[Dataset items]
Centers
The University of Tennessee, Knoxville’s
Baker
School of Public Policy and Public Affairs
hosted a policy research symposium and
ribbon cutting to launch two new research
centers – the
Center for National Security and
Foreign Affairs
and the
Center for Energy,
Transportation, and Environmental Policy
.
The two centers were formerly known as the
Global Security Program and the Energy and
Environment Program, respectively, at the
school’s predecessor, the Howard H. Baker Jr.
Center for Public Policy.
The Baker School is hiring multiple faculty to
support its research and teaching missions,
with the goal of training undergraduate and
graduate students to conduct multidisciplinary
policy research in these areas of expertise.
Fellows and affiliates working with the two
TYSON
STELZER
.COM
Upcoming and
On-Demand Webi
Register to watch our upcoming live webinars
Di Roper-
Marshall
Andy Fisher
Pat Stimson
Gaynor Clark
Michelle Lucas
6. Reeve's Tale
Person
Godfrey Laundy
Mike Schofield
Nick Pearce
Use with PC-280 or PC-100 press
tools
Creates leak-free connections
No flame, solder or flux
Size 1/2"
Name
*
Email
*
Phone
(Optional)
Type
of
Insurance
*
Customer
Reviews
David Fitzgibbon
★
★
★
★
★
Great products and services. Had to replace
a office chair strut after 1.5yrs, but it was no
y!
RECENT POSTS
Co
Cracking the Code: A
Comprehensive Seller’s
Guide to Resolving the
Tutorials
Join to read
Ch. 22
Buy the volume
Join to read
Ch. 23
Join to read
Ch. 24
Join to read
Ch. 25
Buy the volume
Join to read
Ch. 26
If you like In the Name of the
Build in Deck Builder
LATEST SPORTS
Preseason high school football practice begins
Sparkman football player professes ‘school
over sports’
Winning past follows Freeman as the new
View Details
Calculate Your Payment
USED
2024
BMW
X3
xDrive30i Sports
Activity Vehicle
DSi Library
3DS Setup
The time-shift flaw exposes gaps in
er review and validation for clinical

Requirement: What is needed is an exact copy of all the records above.

Task output:
Centers
The University of Tennessee, Knoxville’s
Baker
School of Public Policy and Public Affairs
hosted a policy research symposium and
ribbon cutting to launch two new research
centers – the
Center for National Security and
Foreign Affairs
and the
Center for Energy,
Transportation, and Environmental Policy
.
The two centers were formerly known as the
Global Security Program and the Energy and
Environment Program, respectively, at the
school’s predecessor, the Howard H. Baker Jr.
Center for Public Policy.
The Baker School is hiring multiple faculty to
support its research and teaching missions,
with the goal of training undergraduate and
graduate students to conduct multidisciplinary
policy research in these areas of expertise.
Fellows and affiliates working with the two
TYSON
STELZER
.COM
Upcoming and
On-Demand Webi
Register to watch our upcoming live webinars
Di Roper-
Marshall
Andy Fisher
Pat Stimson
Gaynor Clark
Michelle Lucas
6. Reeve's Tale
Person
Godfrey Laundy
Mike Schofield
Nick Pearce
Use with PC-280 or PC-100 press
tools
Creates leak-free connections
No flame, solder or flux
Size 1/2"
Name
*
Email
*
Phone
(Optional)
Type
of
Insurance
*
Customer
Reviews
David Fitzgibbon
★
★
★
★
★
Great products and services. Had to replace
a office chair strut after 1.5yrs, but it was no
y!
RECENT POSTS
Co
Cracking the Code: A
Comprehensive Seller’s
Guide to Resolving the
Tutorials
Join to read
Ch. 22
Buy the volume
Join to read
Ch. 23
Join to read
Ch. 24
Join to read
Ch. 25
Buy the volume
Join to read
Ch. 26
If you like In the Name of the
Build in Deck Builder
LATEST SPORTS
Preseason high school football practice begins
Sparkman football player professes ‘school
over sports’
Winning past follows Freeman as the new
View Details
Calculate Your Payment
USED
2024
BMW
X3
xDrive30i Sports
Activity Vehicle
DSi Library
3DS Setup
The time-shift flaw exposes gaps in
er review and validation for clinical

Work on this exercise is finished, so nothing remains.